**YOUR ASSIGNMENT**
An exact reprint of the data below is required, line for line.

**Change detection data**
= Beginning of Section =

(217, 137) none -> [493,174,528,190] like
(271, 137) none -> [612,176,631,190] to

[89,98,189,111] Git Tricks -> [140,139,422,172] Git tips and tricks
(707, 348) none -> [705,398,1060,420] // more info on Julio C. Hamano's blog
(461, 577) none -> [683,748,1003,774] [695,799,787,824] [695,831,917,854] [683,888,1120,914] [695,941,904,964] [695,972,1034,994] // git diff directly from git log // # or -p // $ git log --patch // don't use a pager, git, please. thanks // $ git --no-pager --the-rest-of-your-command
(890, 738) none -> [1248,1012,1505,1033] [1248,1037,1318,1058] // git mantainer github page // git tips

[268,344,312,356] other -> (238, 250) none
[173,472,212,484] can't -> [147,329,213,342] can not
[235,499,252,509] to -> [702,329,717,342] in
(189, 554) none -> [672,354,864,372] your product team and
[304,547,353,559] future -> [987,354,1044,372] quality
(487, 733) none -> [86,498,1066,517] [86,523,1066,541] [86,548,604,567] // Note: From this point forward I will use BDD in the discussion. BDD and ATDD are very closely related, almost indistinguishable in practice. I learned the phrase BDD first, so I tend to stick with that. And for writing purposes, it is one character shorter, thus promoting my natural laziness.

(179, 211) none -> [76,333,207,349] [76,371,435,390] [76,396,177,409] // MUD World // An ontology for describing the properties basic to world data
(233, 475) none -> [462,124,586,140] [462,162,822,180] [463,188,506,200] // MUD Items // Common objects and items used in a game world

= End of Section =

**FINISHED TASK**
(217, 137) none -> [493,174,528,190] like
(271, 137) none -> [612,176,631,190] to

[89,98,189,111] Git Tricks -> [140,139,422,172] Git tips and tricks
(707, 348) none -> [705,398,1060,420] // more info on Julio C. Hamano's blog
(461, 577) none -> [683,748,1003,774] [695,799,787,824] [695,831,917,854] [683,888,1120,914] [695,941,904,964] [695,972,1034,994] // git diff directly from git log // # or -p // $ git log --patch // don't use a pager, git, please. thanks // $ git --no-pager --the-rest-of-your-command
(890, 738) none -> [1248,1012,1505,1033] [1248,1037,1318,1058] // git mantainer github page // git tips

[268,344,312,356] other -> (238, 250) none
[173,472,212,484] can't -> [147,329,213,342] can not
[235,499,252,509] to -> [702,329,717,342] in
(189, 554) none -> [672,354,864,372] your product team and
[304,547,353,559] future -> [987,354,1044,372] quality
(487, 733) none -> [86,498,1066,517] [86,523,1066,541] [86,548,604,567] // Note: From this point forward I will use BDD in the discussion. BDD and ATDD are very closely related, almost indistinguishable in practice. I learned the phrase BDD first, so I tend to stick with that. And for writing purposes, it is one character shorter, thus promoting my natural laziness.

(179, 211) none -> [76,333,207,349] [76,371,435,390] [76,396,177,409] // MUD World // An ontology for describing the properties basic to world data
(233, 475) none -> [462,124,586,140] [462,162,822,180] [463,188,506,200] // MUD Items // Common objects and items used in a game world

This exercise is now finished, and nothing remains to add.